## EXERCISES TO COMPLETE
- 1) Answer these questions using the hometown post below, one line each:
(a) What stands today where Grablick's Ice Cream used to be?
(b) With whom did the writer share the double house?
(c) What did the writer pick from the backyard fence in summer to suck the nectar from?
- 2) Using the hometown post below, decide whether each statement agrees with it. Answer yes or no, and quote the words that settle it.
(a) The town had a mall.
(b) The writer's grandpa worked as a dispatcher.
(c) The attic door had a hook closure on the writer's side.
- 3) Continue the hometown post below from where it stops.

A little while back, [Bad username or site: @ livejournal.com] posted a five things meme, which I'm just getting around to now. Here is the premise:

Comment here and I'll give you a list of five things I associate with you so that you may elaborate upon them. If I don't know you well, I'll give you five random things from your interests list.

And here are my answers.


The first thing I thought of when I saw the name of the old hometown was that I was glad I wasn't living there anymore. I spent a lot of my adolescence wanting to escape from the Valley and its small towns and small people. But there were good things about living there too. I lived two blocks from the Susquehanna River , which meant walks on the riverbank to collect rocks or go to the Cherry Blossom Festival. My sis was a Cherry Blossom Princess one year. I lived a block from Grablick's Ice Cream, which had delicious ice cream with a take out window and soda bar inside. Sadly, it's a bank now. Blue Ribbon Ice Cream, which was across town and near an old coal plant and the local cemetery was still going strong the last time I was there. Near Grablick's was a mom-and-pop pizza place where I had my first grade birthday party, and a small mom-and-pop drugstore, both gone long ago. All of the stores (such as they were) were little ones. We had no chain stores at all, no mall. We did have a town pool next to the little league diamond and a nice town playground behind the police station, where my grandpa was a dispatcher. We also had a football field, because we are all about the football. I spent a lot of autumn nights there watching games or working the Key Club's concession stand (which made really great pizza).

I lived in a double house with my maternal grandparents, and I used to hop the rail on the front porch over to their side of the house. We had azaleas and evergreen bushes in the front yard. Our cellars (with coal-burning furnaces) and attics also joined, so if I went down into the basement on our side of the house, slid open the door to the coal bin, and then opened another door in there, I could go to my grandparents' basement, then up into the house. The bad things about coal-burning furnaces are shoveling coal and ashes, the stink that comes up through the vents when you're poking the fire or putting on more coal and the coal dust vaporizes and rises through the ductwork. The good thing is being able to open the door and toss in bits of wood and paper to watch them burn or poking the embers to make the sparks fly. The attic had a sliding bolt latch on our side, but a hook closure on my grandparents' side, which made sliding paper through to lift the latch and scout out Christmas presents possible.

Our backyard was ringed with hydrangeas and there was a lilac tree and pussy willows in one back corner and a rose bush in the other. The slope down to the rose bush was all soft with thick moss. Clinging to the fence between them were honeysuckles, and I used to pick them and suck the nectar out of the blossoms in the summertime. We had a quince tree and snap dragons and lilies of the valley closer to the back of the house. We had a small swing set in the back of the yard, and a concrete and stone birdbath in the middle.

## GIVEN INFORMATION
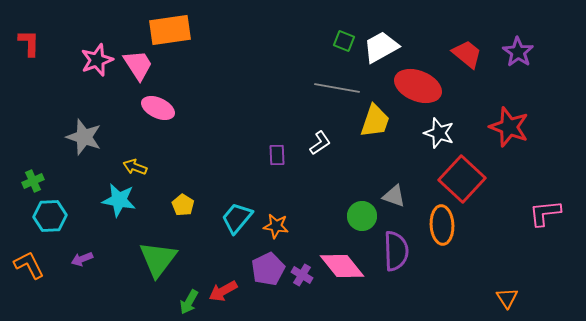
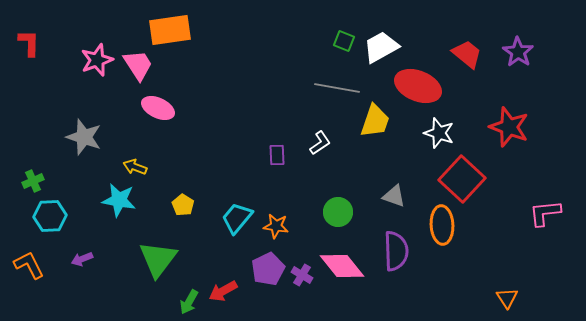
green circle: moved 24 px left, 4 px up
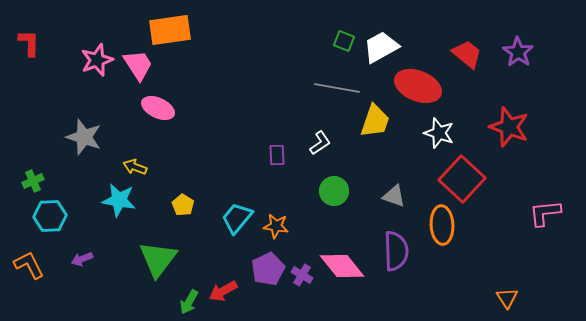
green circle: moved 4 px left, 21 px up
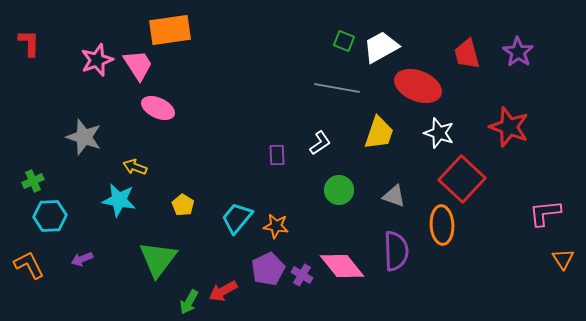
red trapezoid: rotated 144 degrees counterclockwise
yellow trapezoid: moved 4 px right, 12 px down
green circle: moved 5 px right, 1 px up
orange triangle: moved 56 px right, 39 px up
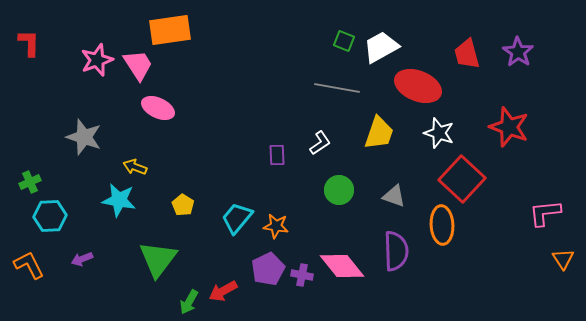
green cross: moved 3 px left, 1 px down
purple cross: rotated 20 degrees counterclockwise
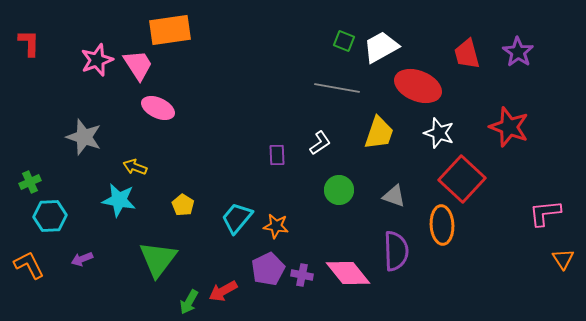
pink diamond: moved 6 px right, 7 px down
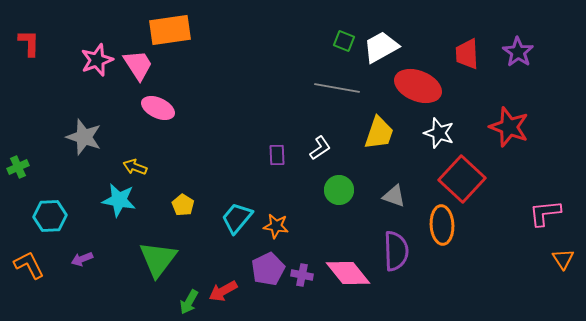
red trapezoid: rotated 12 degrees clockwise
white L-shape: moved 5 px down
green cross: moved 12 px left, 15 px up
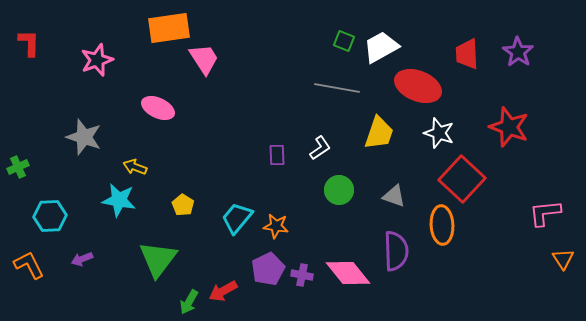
orange rectangle: moved 1 px left, 2 px up
pink trapezoid: moved 66 px right, 6 px up
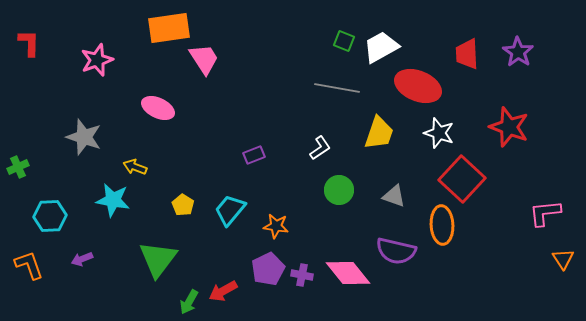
purple rectangle: moved 23 px left; rotated 70 degrees clockwise
cyan star: moved 6 px left
cyan trapezoid: moved 7 px left, 8 px up
purple semicircle: rotated 105 degrees clockwise
orange L-shape: rotated 8 degrees clockwise
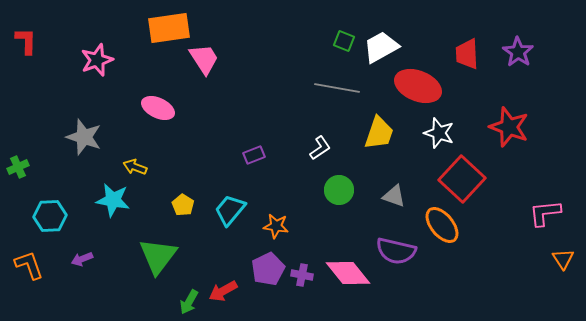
red L-shape: moved 3 px left, 2 px up
orange ellipse: rotated 36 degrees counterclockwise
green triangle: moved 3 px up
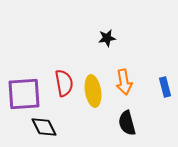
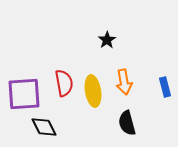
black star: moved 2 px down; rotated 24 degrees counterclockwise
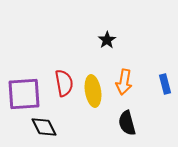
orange arrow: rotated 20 degrees clockwise
blue rectangle: moved 3 px up
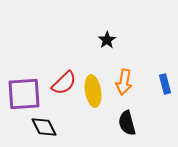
red semicircle: rotated 56 degrees clockwise
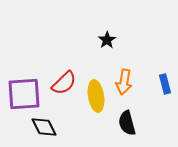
yellow ellipse: moved 3 px right, 5 px down
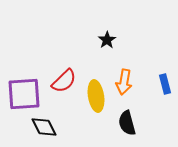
red semicircle: moved 2 px up
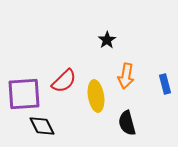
orange arrow: moved 2 px right, 6 px up
black diamond: moved 2 px left, 1 px up
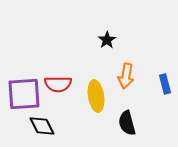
red semicircle: moved 6 px left, 3 px down; rotated 44 degrees clockwise
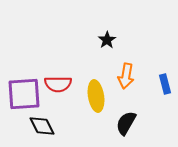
black semicircle: moved 1 px left; rotated 45 degrees clockwise
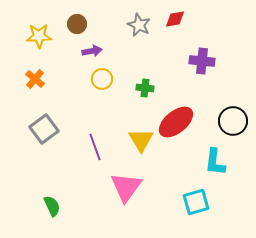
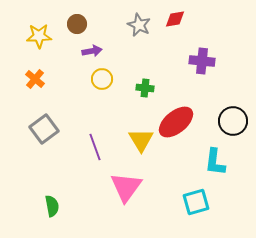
green semicircle: rotated 15 degrees clockwise
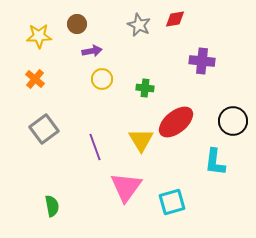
cyan square: moved 24 px left
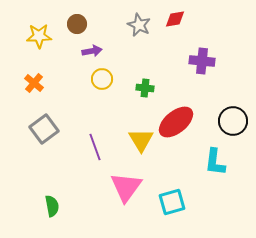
orange cross: moved 1 px left, 4 px down
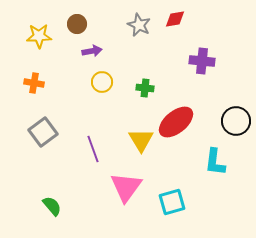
yellow circle: moved 3 px down
orange cross: rotated 30 degrees counterclockwise
black circle: moved 3 px right
gray square: moved 1 px left, 3 px down
purple line: moved 2 px left, 2 px down
green semicircle: rotated 30 degrees counterclockwise
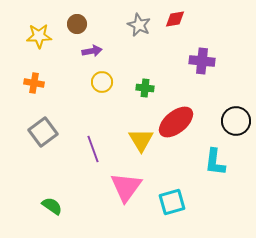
green semicircle: rotated 15 degrees counterclockwise
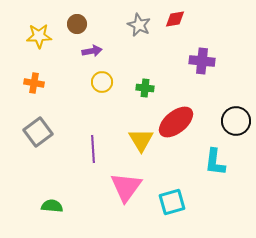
gray square: moved 5 px left
purple line: rotated 16 degrees clockwise
green semicircle: rotated 30 degrees counterclockwise
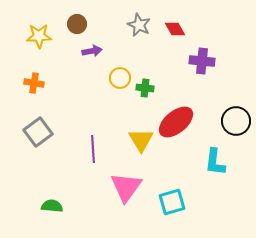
red diamond: moved 10 px down; rotated 70 degrees clockwise
yellow circle: moved 18 px right, 4 px up
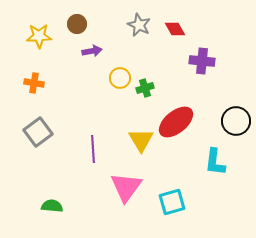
green cross: rotated 24 degrees counterclockwise
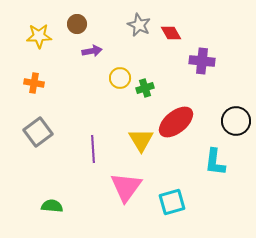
red diamond: moved 4 px left, 4 px down
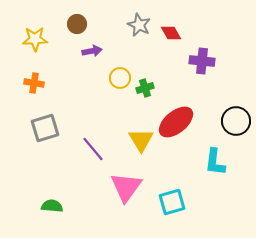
yellow star: moved 4 px left, 3 px down
gray square: moved 7 px right, 4 px up; rotated 20 degrees clockwise
purple line: rotated 36 degrees counterclockwise
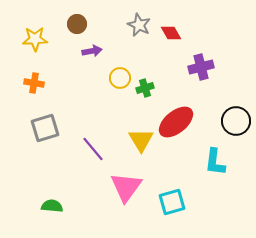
purple cross: moved 1 px left, 6 px down; rotated 20 degrees counterclockwise
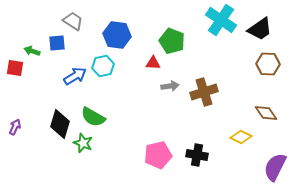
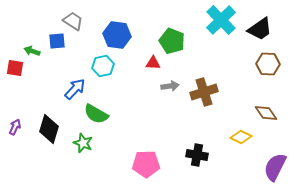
cyan cross: rotated 12 degrees clockwise
blue square: moved 2 px up
blue arrow: moved 13 px down; rotated 15 degrees counterclockwise
green semicircle: moved 3 px right, 3 px up
black diamond: moved 11 px left, 5 px down
pink pentagon: moved 12 px left, 9 px down; rotated 12 degrees clockwise
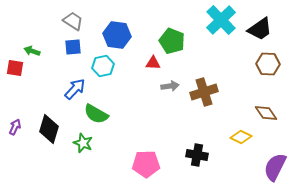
blue square: moved 16 px right, 6 px down
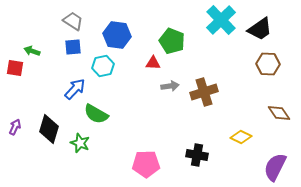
brown diamond: moved 13 px right
green star: moved 3 px left
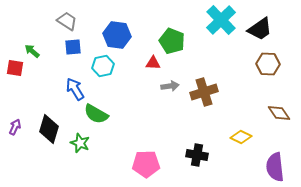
gray trapezoid: moved 6 px left
green arrow: rotated 21 degrees clockwise
blue arrow: rotated 75 degrees counterclockwise
purple semicircle: rotated 32 degrees counterclockwise
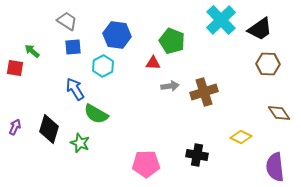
cyan hexagon: rotated 15 degrees counterclockwise
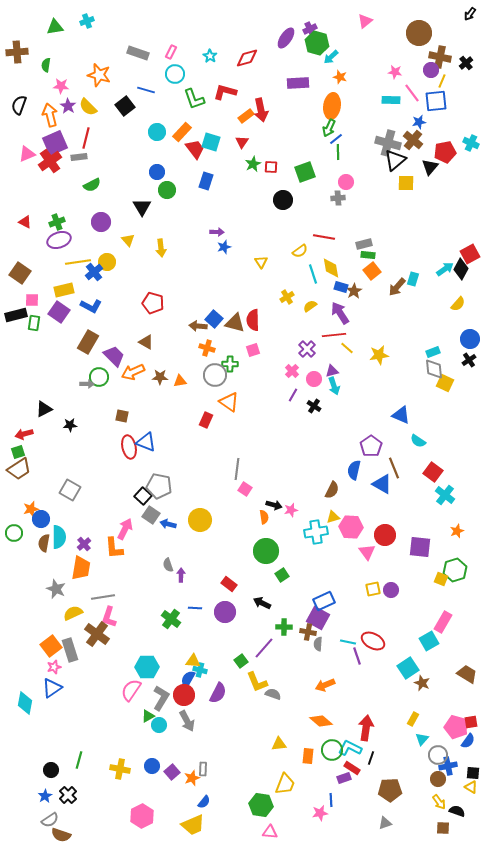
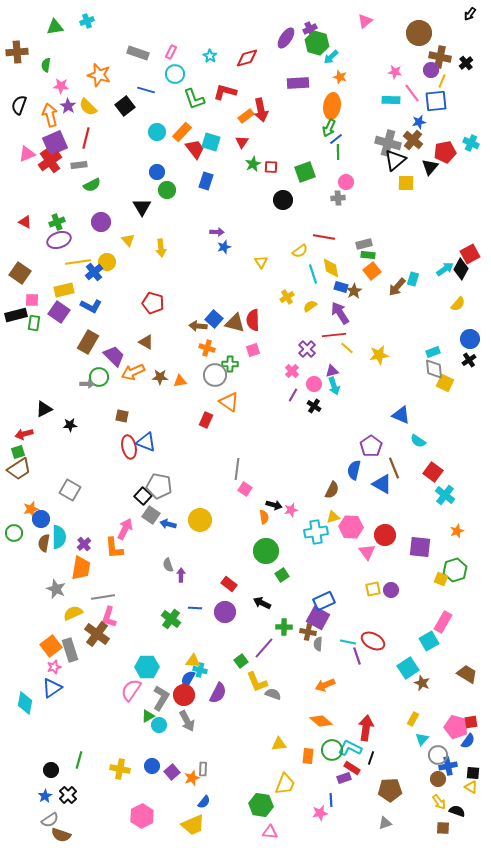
gray rectangle at (79, 157): moved 8 px down
pink circle at (314, 379): moved 5 px down
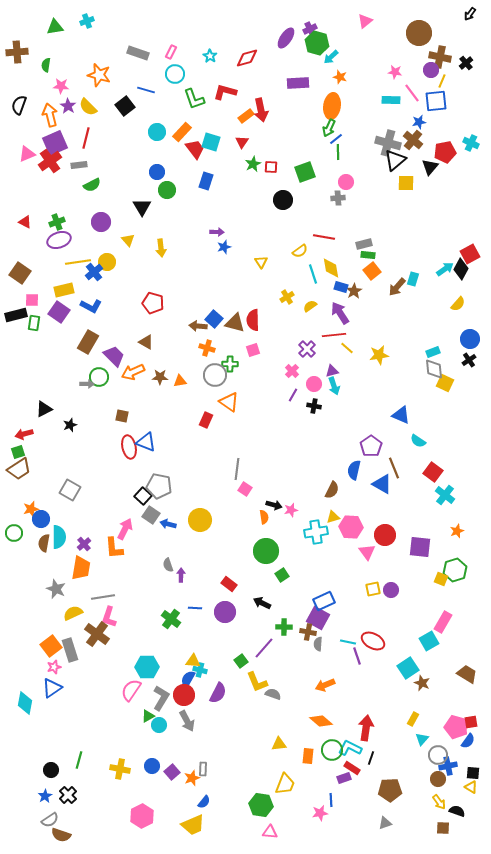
black cross at (314, 406): rotated 24 degrees counterclockwise
black star at (70, 425): rotated 16 degrees counterclockwise
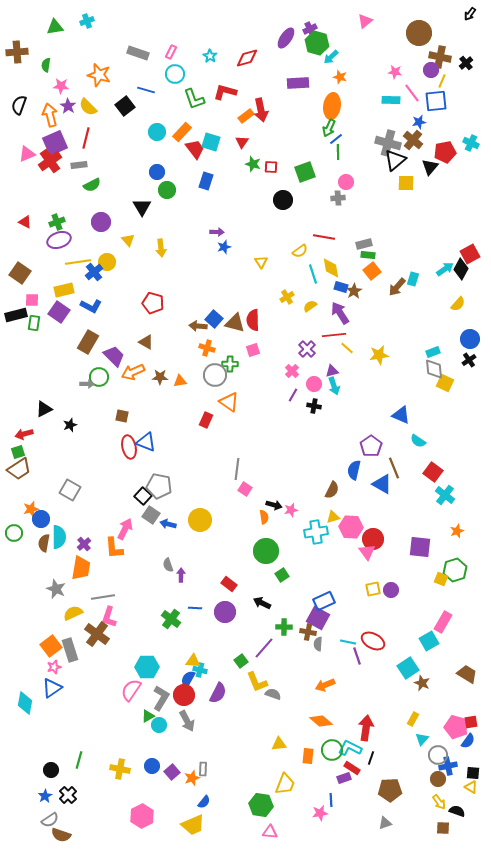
green star at (253, 164): rotated 28 degrees counterclockwise
red circle at (385, 535): moved 12 px left, 4 px down
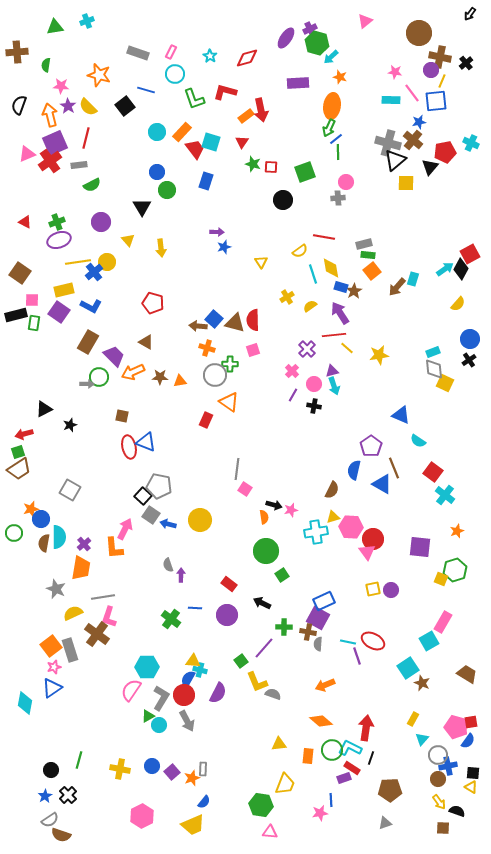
purple circle at (225, 612): moved 2 px right, 3 px down
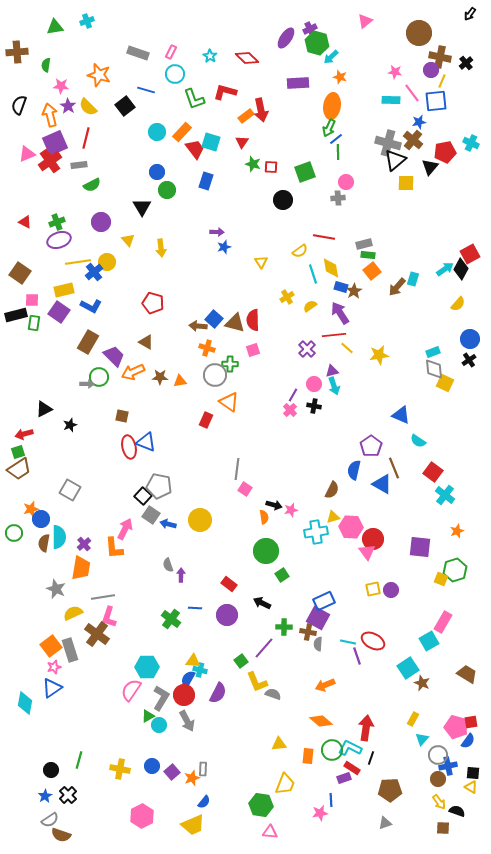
red diamond at (247, 58): rotated 60 degrees clockwise
pink cross at (292, 371): moved 2 px left, 39 px down
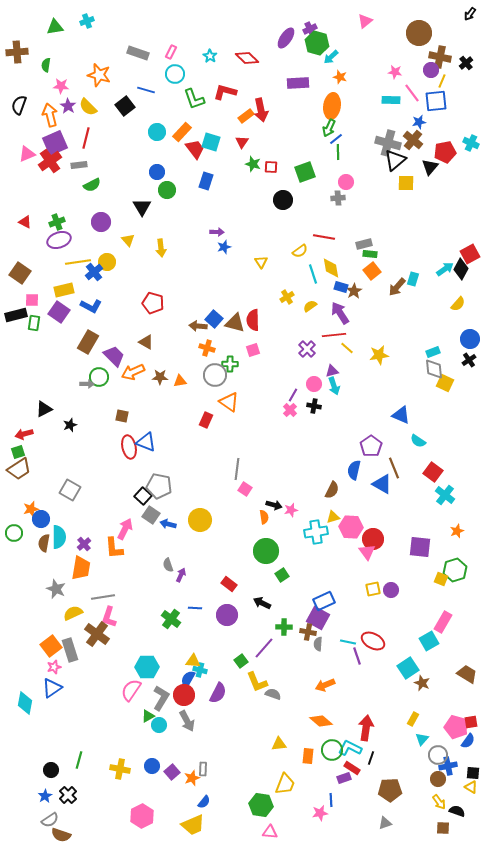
green rectangle at (368, 255): moved 2 px right, 1 px up
purple arrow at (181, 575): rotated 24 degrees clockwise
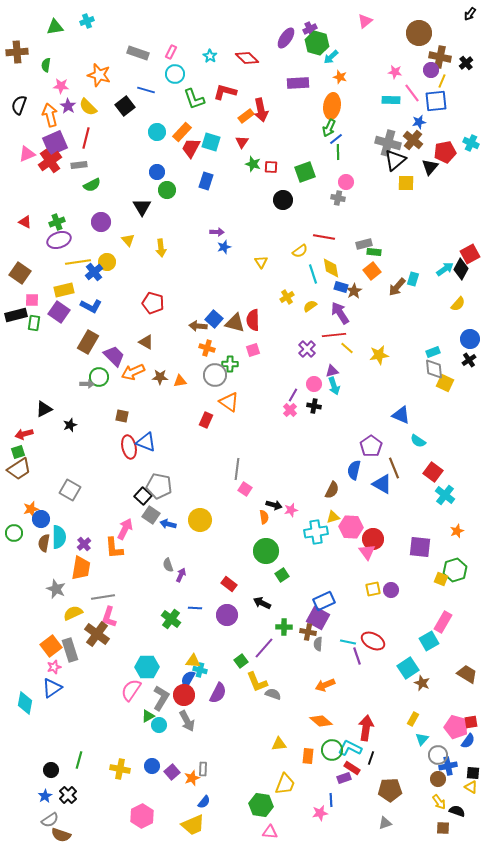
red trapezoid at (195, 149): moved 4 px left, 1 px up; rotated 115 degrees counterclockwise
gray cross at (338, 198): rotated 16 degrees clockwise
green rectangle at (370, 254): moved 4 px right, 2 px up
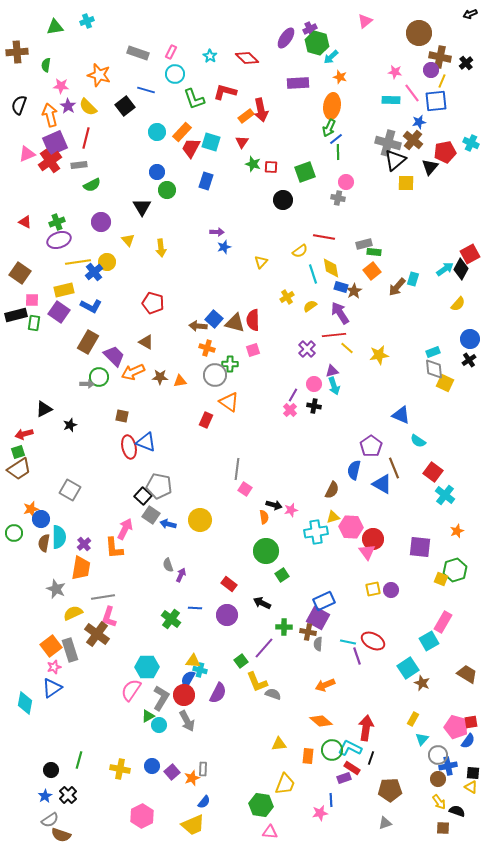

## ANSWER LIST
- 1)
(a) A bank.
(b) The writer's maternal grandparents.
(c) Honeysuckles.

- 2)
(a) No: "We had no chain stores at all, no mall."
(b) Yes: "the police station, where my grandpa was a dispatcher."
(c) No: "The attic had a sliding bolt latch on our side, but a hook closure on my grandparents' side."

- 3)
Next to our house was an old abandoned dress/shoe factory. A big brick building we would sometimes sneak into. Around back was a hill down to the loading area, and in the wintertime, we would take out our pans and sleds and slide down it. By the hill, there were also a few blackberry trees, where we'd end up all purpled in the summertime, and out in front of the factory was a place where wild clover grew thick.

We had a small town library, a tiny brick building painted white, and a greenhouse near the cemetery, which was on the riverbank. The cemetery has lots of trees and winding dirt car paths, old mausoleums and angels mix with more modest headstones. Many of them have markers showing the person there was a veteran. When Hurricane Agnes swept into the area the year my sister was born, the cemetery flooded and washed out some of the graves. There were pictures of flooded streets with caskets floating down them.

Speaking of the spooky, two blocks from my house was a huge white mansion of a house ringed with a black wrought iron fence and never kept up very well when I was a kid. The year was always overgrown and wild. We called it "the Mansion" (creative, hmm?), and it was a favorite stop for trick-or-treating on Halloween. A few more blocks past that, on an alley that ran between houses and Insalaco's grocery store (an empty building when I was there last) was the Smurl house. The Smurls reported their house was haunted and possessed by demons/evil spirits who tormented the family. Books were written and a television miniseries made out of it. I was in college when the story broke, but it was enough to have carried out of the Valley via major networks.

One of the nifty things about the area for history buffs is that there are a lot of Revolutionary war landmarks along the Susquehanna. There is a small cemetery by my middle school (which was right next to the Methodist Church where my Brownie and Girl Scout troops met) with graves dating back to the war and an old cannon. If you drive down the river bank, you'll see bronze plaques marking particular battle sites.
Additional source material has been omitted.